(Page-level text extractions)
+ + +

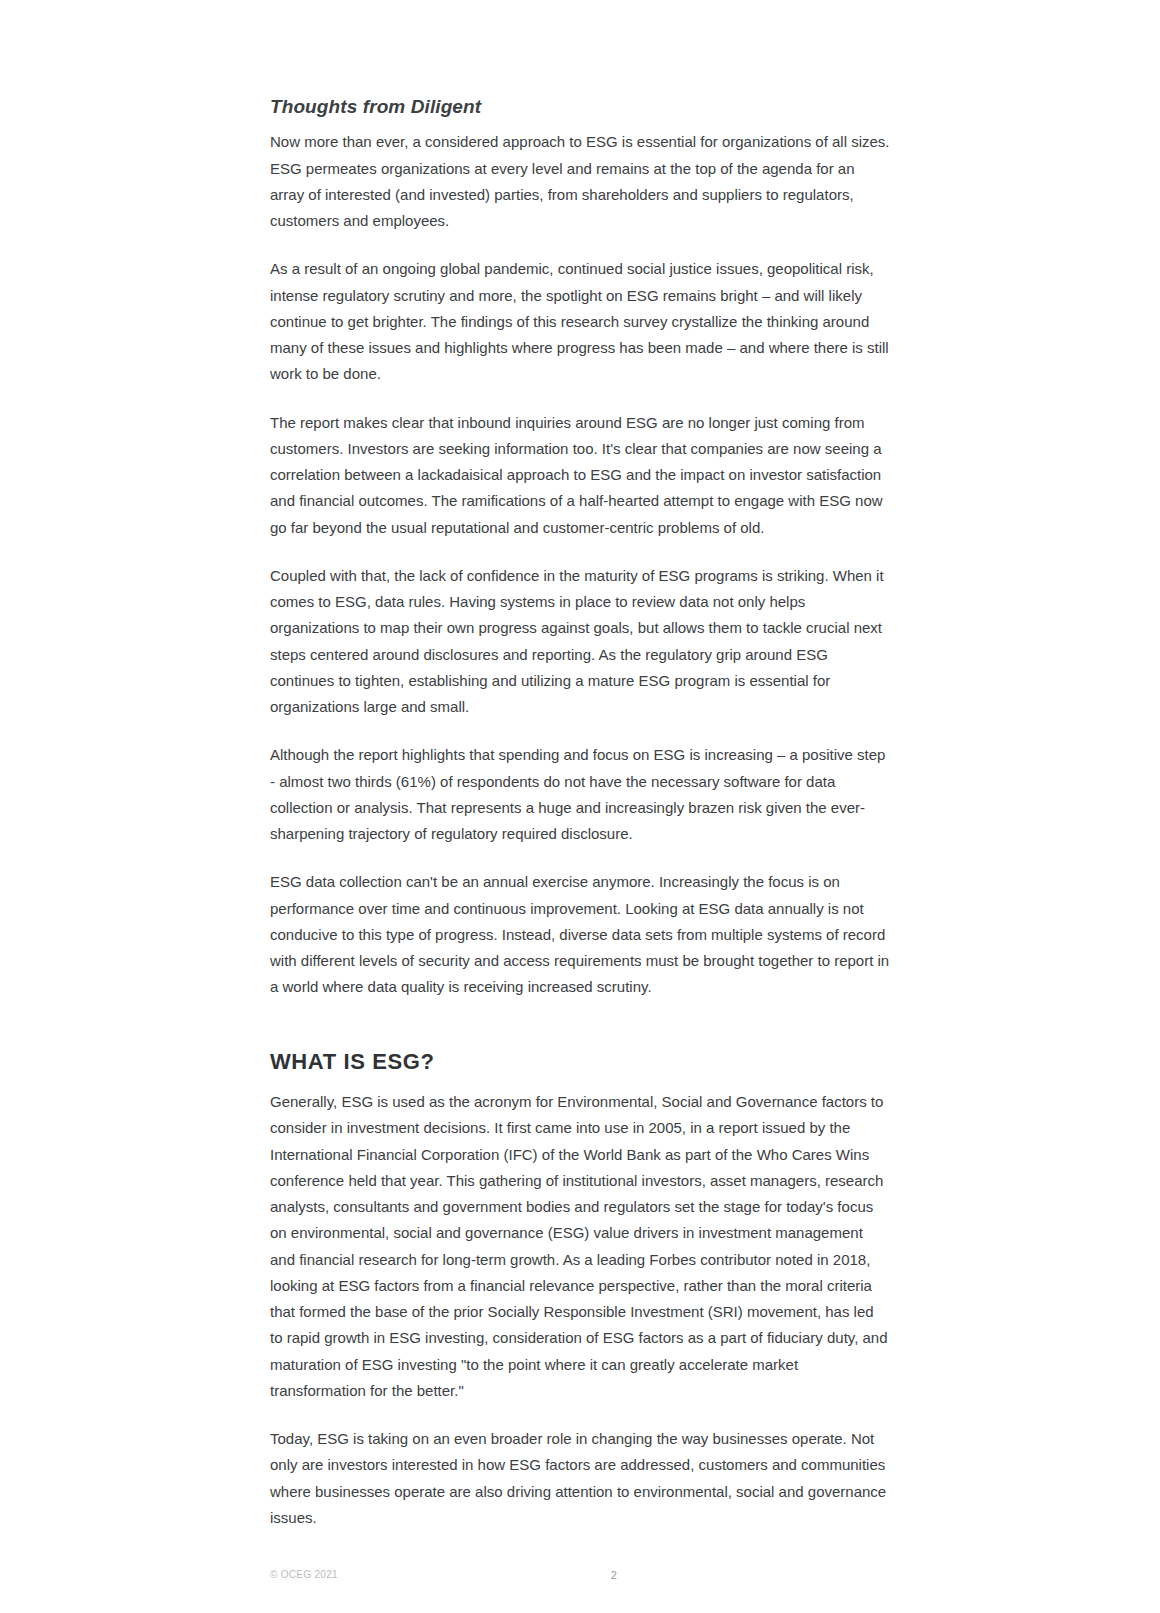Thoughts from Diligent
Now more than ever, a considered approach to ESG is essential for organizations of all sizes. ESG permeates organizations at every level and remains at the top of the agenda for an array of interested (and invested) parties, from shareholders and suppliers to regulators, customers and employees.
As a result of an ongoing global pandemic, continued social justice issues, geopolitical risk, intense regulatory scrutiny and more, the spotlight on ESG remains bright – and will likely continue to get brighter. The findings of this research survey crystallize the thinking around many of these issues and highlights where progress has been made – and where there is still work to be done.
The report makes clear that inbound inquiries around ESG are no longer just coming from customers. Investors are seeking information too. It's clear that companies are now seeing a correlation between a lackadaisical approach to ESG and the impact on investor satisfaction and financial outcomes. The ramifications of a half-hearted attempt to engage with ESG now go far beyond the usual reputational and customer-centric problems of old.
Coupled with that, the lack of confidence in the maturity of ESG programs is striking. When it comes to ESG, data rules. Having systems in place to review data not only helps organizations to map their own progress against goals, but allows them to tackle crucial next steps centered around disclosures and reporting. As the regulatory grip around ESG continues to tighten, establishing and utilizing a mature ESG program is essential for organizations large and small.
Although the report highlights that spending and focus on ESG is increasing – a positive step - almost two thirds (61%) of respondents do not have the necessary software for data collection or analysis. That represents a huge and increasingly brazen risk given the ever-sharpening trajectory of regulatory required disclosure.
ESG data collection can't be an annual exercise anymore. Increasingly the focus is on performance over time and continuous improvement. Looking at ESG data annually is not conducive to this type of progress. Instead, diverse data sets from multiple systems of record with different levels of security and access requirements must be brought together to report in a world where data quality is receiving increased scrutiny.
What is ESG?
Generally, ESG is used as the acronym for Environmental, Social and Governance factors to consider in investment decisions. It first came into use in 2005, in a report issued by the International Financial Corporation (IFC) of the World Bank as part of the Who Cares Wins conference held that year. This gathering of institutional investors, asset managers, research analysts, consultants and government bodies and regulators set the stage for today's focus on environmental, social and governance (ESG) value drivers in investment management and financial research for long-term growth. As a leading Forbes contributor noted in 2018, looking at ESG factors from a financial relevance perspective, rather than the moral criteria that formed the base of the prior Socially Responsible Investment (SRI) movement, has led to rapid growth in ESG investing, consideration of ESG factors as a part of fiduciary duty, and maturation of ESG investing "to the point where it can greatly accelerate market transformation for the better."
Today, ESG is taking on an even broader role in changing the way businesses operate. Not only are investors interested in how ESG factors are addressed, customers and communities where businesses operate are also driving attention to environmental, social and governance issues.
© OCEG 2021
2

+ + +

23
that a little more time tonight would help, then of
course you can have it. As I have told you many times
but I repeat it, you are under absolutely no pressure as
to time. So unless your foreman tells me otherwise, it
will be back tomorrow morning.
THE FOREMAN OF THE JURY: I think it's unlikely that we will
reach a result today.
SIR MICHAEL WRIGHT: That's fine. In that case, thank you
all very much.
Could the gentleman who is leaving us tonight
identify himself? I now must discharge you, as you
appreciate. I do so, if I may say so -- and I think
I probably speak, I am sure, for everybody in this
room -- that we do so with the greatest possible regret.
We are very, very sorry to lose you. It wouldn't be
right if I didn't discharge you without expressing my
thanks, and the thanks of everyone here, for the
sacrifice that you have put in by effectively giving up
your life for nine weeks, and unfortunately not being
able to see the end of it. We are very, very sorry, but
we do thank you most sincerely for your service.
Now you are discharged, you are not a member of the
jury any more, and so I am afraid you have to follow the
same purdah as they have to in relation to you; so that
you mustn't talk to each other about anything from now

+ + +

WHAT THE EXERCISE ASKS
On how many lines of the data does the word "organizations" appear? Only the number is wanted.

RESULT OF THE EXERCISE
2